Elise Sovic détaille  l’information qu’elle a obtenue : « La démarche peut prendre plusieurs années et coûter plusieurs dizaines de milliers de dollars, puisqu’il faut d’abord faire valider ses diplômes sur la plateforme WES (World Education Services), puis repasser trois diplômes d’anglais, de connaissances théoriques et de connaissances pratiques. Tout ça, c’est un budget de 10 000 à 15 000 $.

« Ensuite, il y a encore au moins deux ans de stages à faire. Certes ils sont rémunérés, mais on a un statut et une paie d’interne (ndlr: de résident en médecine). »

À 47 ans, après avoir fait 11 ans d’études de médecine et pratiqué pendant 20 ans en France, la perspective de se retrouver à travailler 80 heures par semaine, dans un service et un hôpital qu’elle n’aurait pas choisi, n’enchantait pas la médecin bordelaise.

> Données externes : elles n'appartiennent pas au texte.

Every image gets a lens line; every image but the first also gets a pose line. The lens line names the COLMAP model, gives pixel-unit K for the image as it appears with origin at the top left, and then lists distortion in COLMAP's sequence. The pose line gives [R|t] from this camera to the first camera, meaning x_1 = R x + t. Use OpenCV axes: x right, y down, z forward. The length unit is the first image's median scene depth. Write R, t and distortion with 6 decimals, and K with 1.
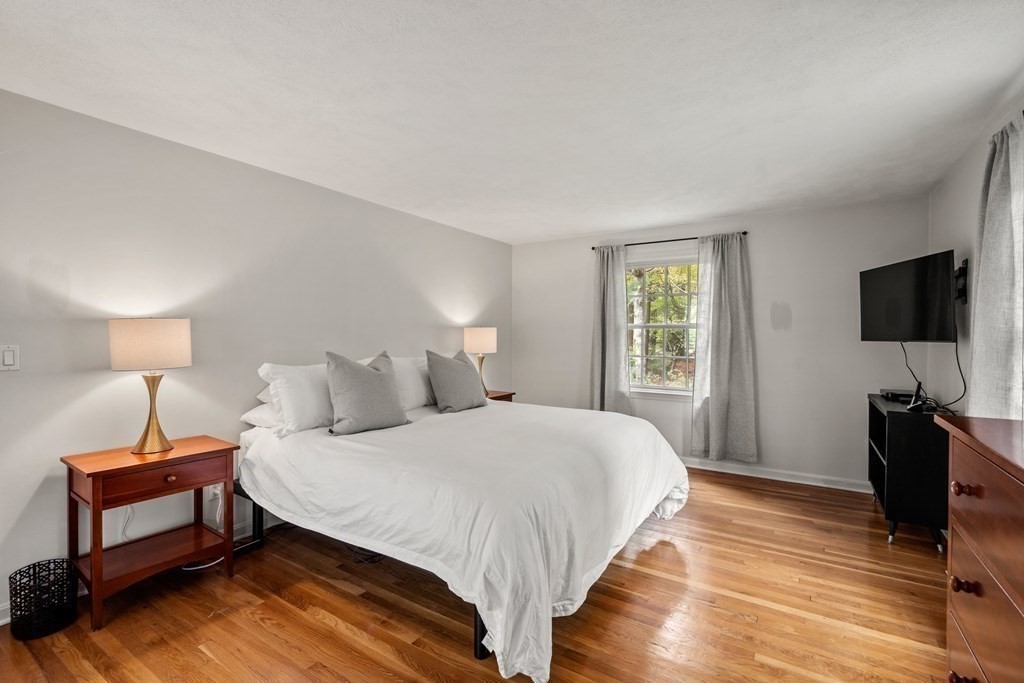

« Je n’en avais pas envie, mais plus important encore, je n’en ai plus les ressources physiques. 80 heures à 25 ans, on survit, mais à 47 ans,… »

Elise Sovic est loin d’être un cas isolé.

« Je connais le cas d’une médecin urgentiste française dont le mari était directeur de l’Alliance française du Manitoba. Pendant quatre ans, elle a essayé d’être médecin à Winnipeg et elle n’a jamais réussi. Chaque année, on lui disait que ce serait bon et finalement, il fallait qu’elle passe d’autres examens, encore et encore. Elle en a eu marre. Ils sont repartis. »

De tous les médecins d’origine étrangère qu’elle a rencontrés, la plupart de ceux qui exercent aujourd’hui avaient moins de 30 ans quand ils sont arrivés au Manitoba.

« À 25 ans, on a le temps et l’énergie de refaire ses études. »

Décision difficile

Pour autant, la décision de repartir en France n’a pas été facile à prendre pour la famille Sovic.

« On s’est vraiment posé la question de rester parce que les enfants aimaient bien la vie ici et mon mari, son métier. Mais pour moi, ce n’était plus possible. Je ne pouvais pas mettre au tapis 20 ans de carrière et tout recommencer. »

Au départ, la famille pensait rester environ cinq ans, avant de retourner auprès des grands-parents vieillissants.

« En cinq ans, j’aurais à peine eu le temps de devenir médecin ici. »

Elle a essayé de trouver un autre emploi, sans succès.

« J’étais toujours trop qualifiée, les gens ne comprenaient pas pourquoi je postulais. Mais moi, il faut bien que je mange, au bout d’un moment! »

L’hiver dernier, elle a tout de même pu obtenir un poste temporaire de professeure de français au Collegiate de l’Université de Winnipeg.

« Leur professeure était tombée malade et ils avaient besoin de quelqu’un rapidement pour la remplacer ».

Alors que le Manitoba, qui veut devenir une province véritablement bilingue, connaît une pénurie chronique de médecins en général et francophones en particulier, Elise Sovic regrette de ne pas avoir pu y exercer sa profession.

« Je crois vraiment que le Canada et le Manitoba devraient faciliter la reconnaissance de l’expertise de médecins qui viennent de l’Union européenne. La médecine européenne est performante, elle a fait ses preuves », termine-t-elle.